Sergio Mendoza
Chihuahua Automotive Cluster
View from the Top

Cluster Focus on Bolstering Local Advanced Manufacturing

Tue, 09/01/2015 - 13:10

Q: What makes Chihuahua an attractive location for automotive companies looking to invest in Mexico?

A: Chihuahua began its internationalization efforts in the late 60s, when a group of executives got together to define a strategy that would propel the state’s economy in the right direction. After due research, it was decided that the state would reach out to international companies that could take advantage of lower labor costs. We now have over 200 automotive companies in the state, 70% of which are located in Ciudad Juarez.

Q: What important investments is the state working on?

A: In 2015, Ford Motor Company announced the arrival of its new engine plant in Chihuahua. They will manufacture about 700,000 units of a new 3-cylinder engine every year, doubling the size of Ford’s current plant in the city. Bombardier Recreational Products also has significant expansion plans, as they will now build additional models in a second Ciudad Juarez plant. In the same way, Superior Industries just inaugurated their fifth plant in the city of Chihuahua, and other Tier 1 companies are growing significantly. All of these changes are merely the consequence of the positive changes that Mexico’s automotive industry is undergoing. Overall, Chihuahua’s strategic location between the Bajio area and the border gives us an added advantage for certain industries, especially the automotive sector.

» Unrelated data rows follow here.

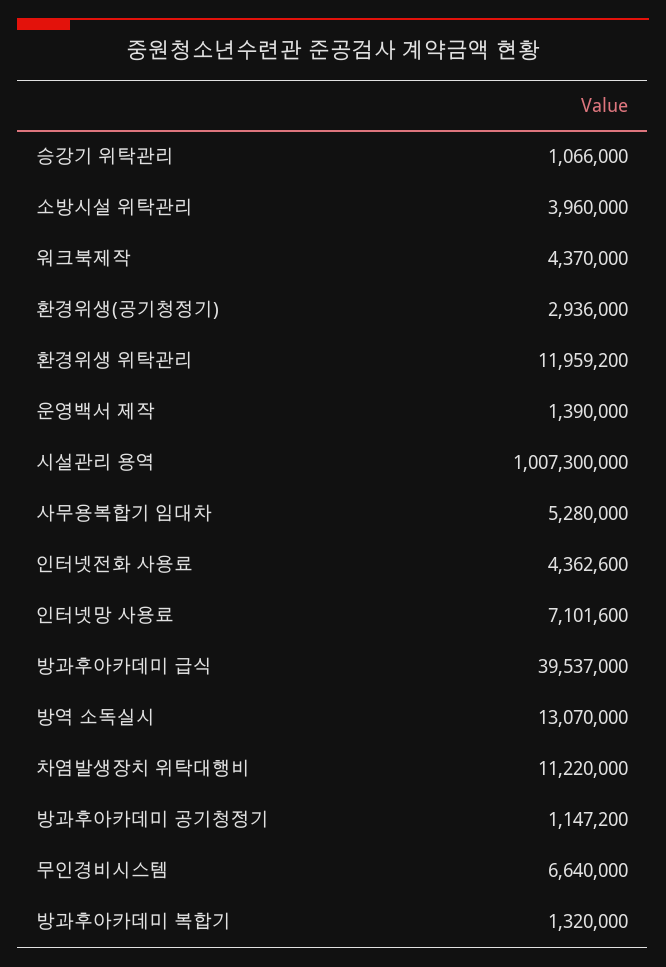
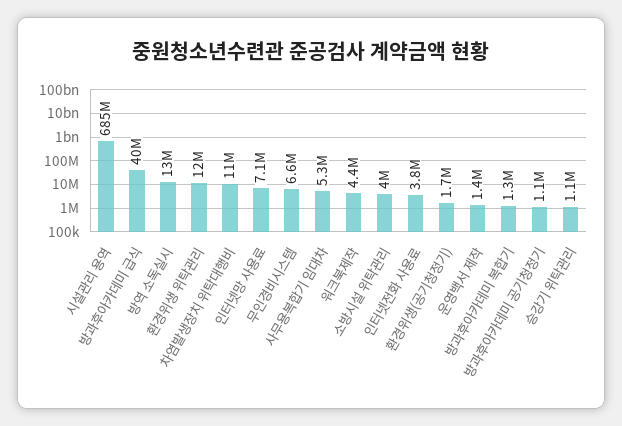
  {
    "승강기 위탁관리": 1066000,
    "소방시설 위탁관리": 3960000,
    "워크북제작": 4370000,
-   "환경위생(공기청정기)": 2936000,
+   "환경위생(공기청정기)": 1700000,
    "환경위생 위탁관리": 11959200,
    "운영백서 제작": 1390000,
-   "시설관리 용역": 1007300000,
+   "시설관리 용역": 685000000,
    "사무용복합기 임대차": 5280000,
-   "인터넷전화 사용료": 4362600,
+   "인터넷전화 사용료": 3800000,
    "인터넷망 사용료": 7101600,
    "방과후아카데미 급식": 39537000,
    "방역 소독실시": 13070000,
    "차염발생장치 위탁대행비": 11220000,
    "방과후아카데미 공기청정기": 1147200,
    "무인경비시스템": 6640000,
    "방과후아카데미 복합기": 1320000
  }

Q: What techniques is the cluster using to shift Mexico toward a more world-class manufacturing mindset?

A: Firstly, we must understand the environment before we can change it. We have held meetings with different industry players, plant managers, and customers, and we have realized that one of the main areas of opportunity in the country is the lack of large Mexican players in the industry. Therefore, we must create opportunities for Mexican entrepreneurs to be successful, teaching them how to take risks and learn from their failures. However, to be successful with this strategy we need identifiable players that can implement complex manufacturing and research projects. The cluster is currently working on strengthening its own structure, so we are able to support the new suppliers coming to the state with whatever requirement they may have.

We want every higher education institution to choose an industry specialization in their R&D efforts. They are currently very broad in what they offer, and that does not match the industry’s trends when it comes to manufacturing processes. Through specialization, the competitiveness of each academic institution could rise to world-class levels in their specific field. This allows manufacturers to stick to what they know, and limit both their research efforts and economic expenditures when given new product specifications. The more specializations, the broader the field of knowledge the state will have.